George Michael: So you think they'll get divorced?
Maeby: I don't care. And I'm not saying "I don't care" like kids who say they don't care when they really do 'cause I really don't care.
George Michael: Right. I know. Who cares, right?
Maeby: I mean, I care. How could you not? You know, our family's really messed up.
George Michael: I know. We're the only normal ones.
Maeby: At least we got each other. Right? [they hug] George Michael?
George Michael: Sorry. Sometimes I don't know if it's gonna be a long or short hug or a middle-medium hug. It's hard to tell sometimes. Yeah, that was a good hug. That's plenty for now. [Maeby closes the door] Hug's gotta end sometime, obviously.

Quote from Pilot

Michael: What comes before anything? What have we always said is the most important thing?
George Michael: Breakfast.
Michael: Family.
George Michael: Family. Right. I thought you meant of the things you eat.

Quote from Pilot

Maeby: Can you believe this?

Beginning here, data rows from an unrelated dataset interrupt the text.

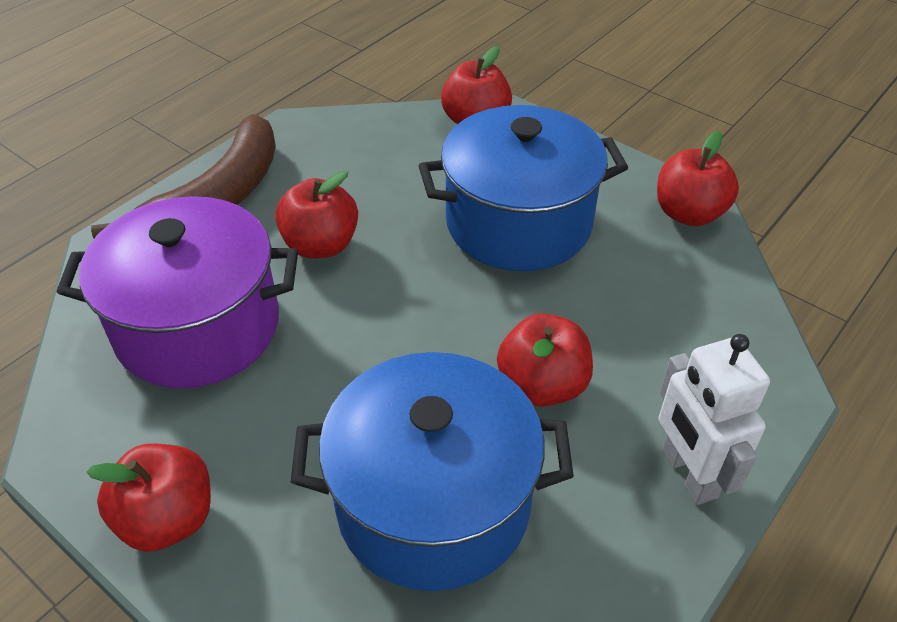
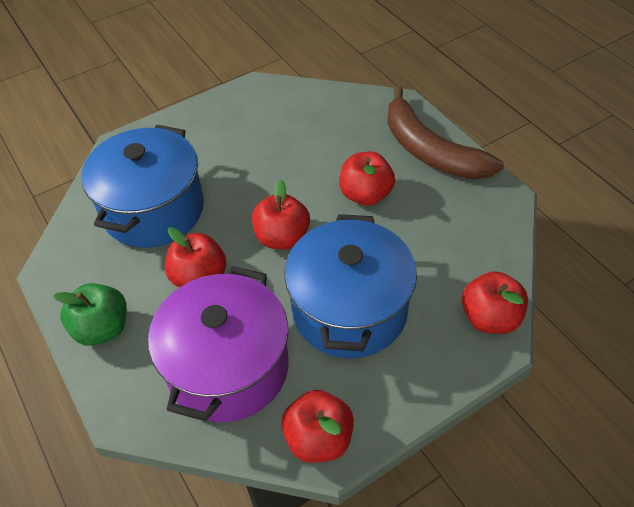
camera: 110 degrees right, 5 degrees up
(168, 519) = (201, 118): red apple -> red apple (282, 237)
(198, 327) = (316, 135): purple pot -> purple pot (228, 367)
(688, 473) = (102, 328): white robot -> green apple

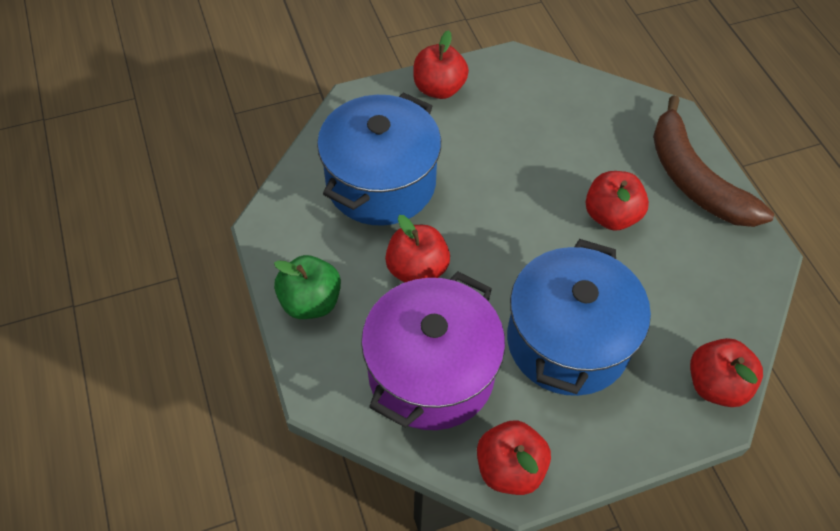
camera: 10 degrees right, 5 degrees up
(282, 237) = (511, 245): red apple -> red apple (439, 88)

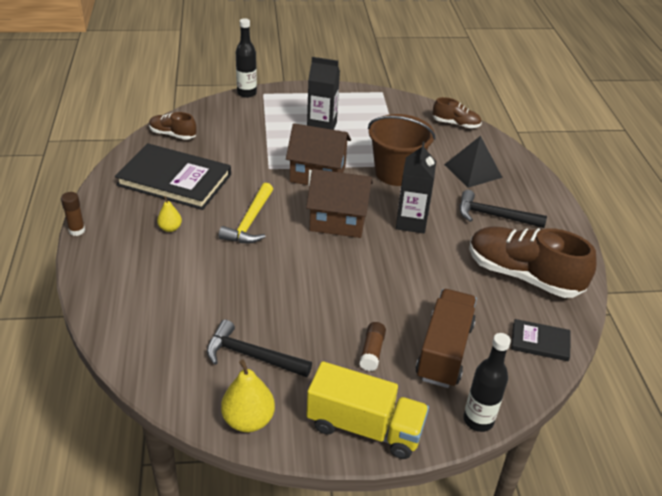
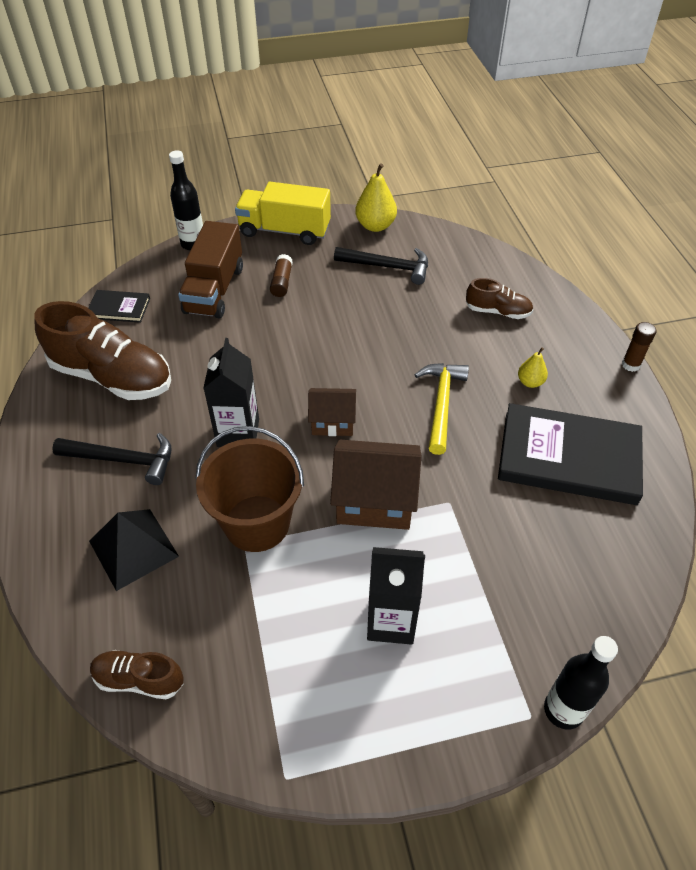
camera: 175 degrees right, 10 degrees up
(173, 134) = (627, 554): brown shoe -> brown shoe (498, 311)
(338, 220) = (332, 422): brown house -> brown house, size x0.61

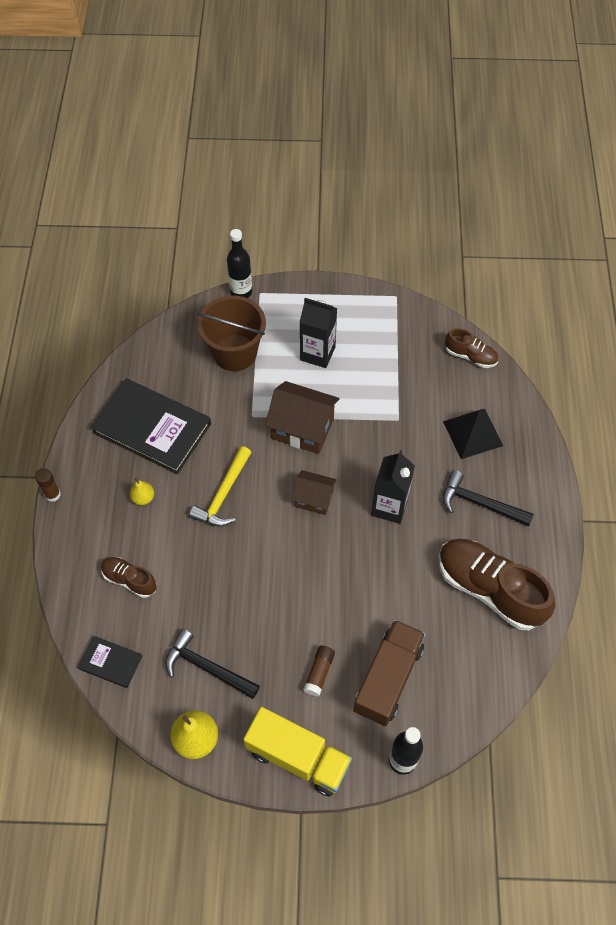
camera: 165 degrees left, 10 degrees up
(119, 308) = (484, 676): black book -> black book (110, 662)
(257, 523) = (387, 431): brown bucket -> brown bucket (235, 353)

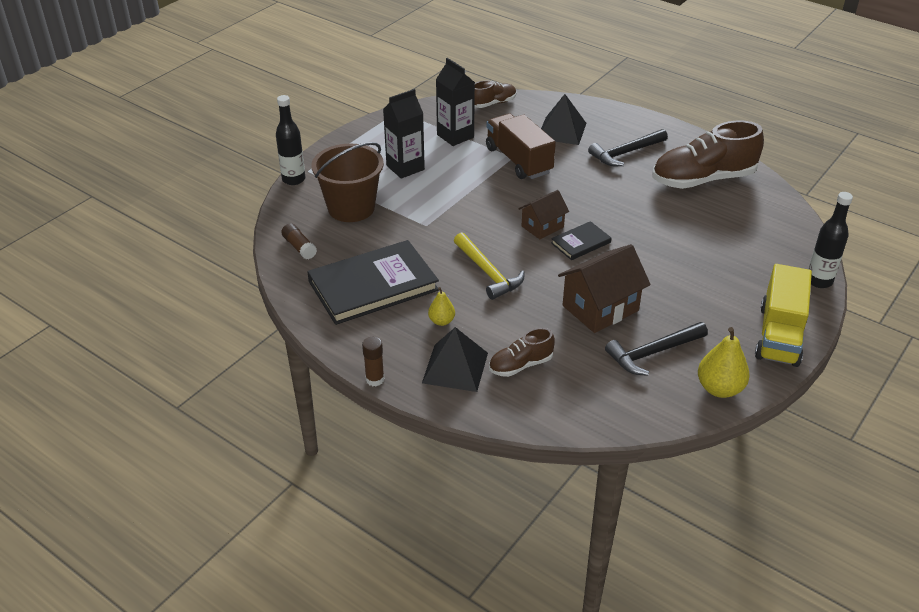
camera: 55 degrees left, 20 degrees down
(98, 537) = (455, 367): none -> black pyramid
(110, 662) = (597, 413): black book -> black book (580, 243)
(298, 757) = (779, 335): yellow truck -> yellow truck turned 135 degrees clockwise
(302, 429) = (469, 205): brown house -> brown house (600, 308)
(319, 673) = (708, 291): brown glue stick -> brown glue stick (299, 247)
(388, 678) = (741, 258): brown truck -> brown truck (518, 160)
(389, 506) = (587, 193): black carton -> black carton (455, 136)

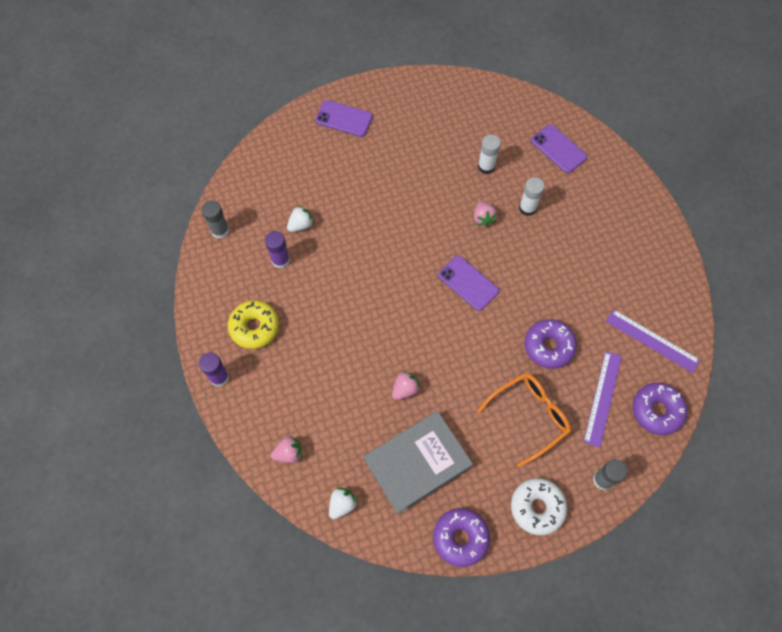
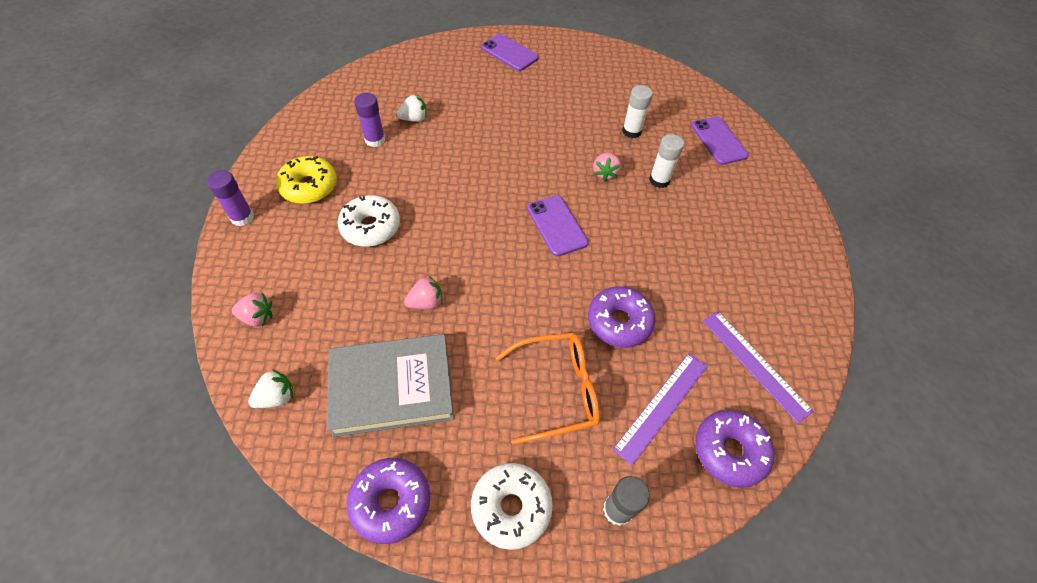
camera: 20 degrees right, 10 degrees down
(220, 230) = (335, 99): grey glue stick -> none
(327, 344) = (371, 227): none -> white donut

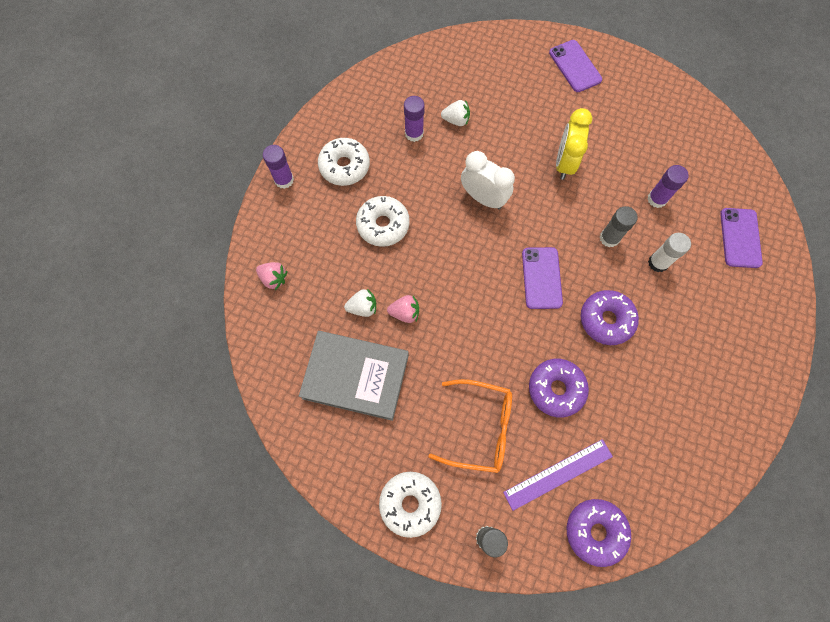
camera: 25 degrees right, 15 degrees up
(277, 397) = (271, 352): white strawberry -> white strawberry (363, 307)
(309, 187) = (344, 166): yellow donut -> white donut
(391, 502) = (327, 464): purple donut -> purple donut (606, 320)
(468, 174) = (483, 198): none -> white clock
(534, 126) = (564, 163): none -> yellow clock
(605, 173) = (609, 238): pink strawberry -> grey glue stick
(631, 131) = (657, 199): white glue stick -> purple glue stick
(755, 364) = (654, 470): purple ruler -> none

They're still fighting.
George Michael: Yeah, I know. I'm tempted to kiss again so we could teach 'em a lesson.
Maeby: Why would that teach them a lesson?
George Michael: No, I mean, uh, to freak them out.
Maeby: That doesn't make any sense.
George Michael: Isn't that what makes it funny? [laughs] I'm laughing. Go fish... Uno... Okay. I just need a drink. [drinks]

Quote from Best Man for the Gob

George Michael: You know, if you want me on wood block, I can keep perfect time. Some call me the human metronome. You notice how I'm always on time? I'm never late for things.
Maeby: Yeah, but I think punctuality is slightly different from rhythm.
George Michael: No, it's not. It's the exact same thing. It's knowing how long things take.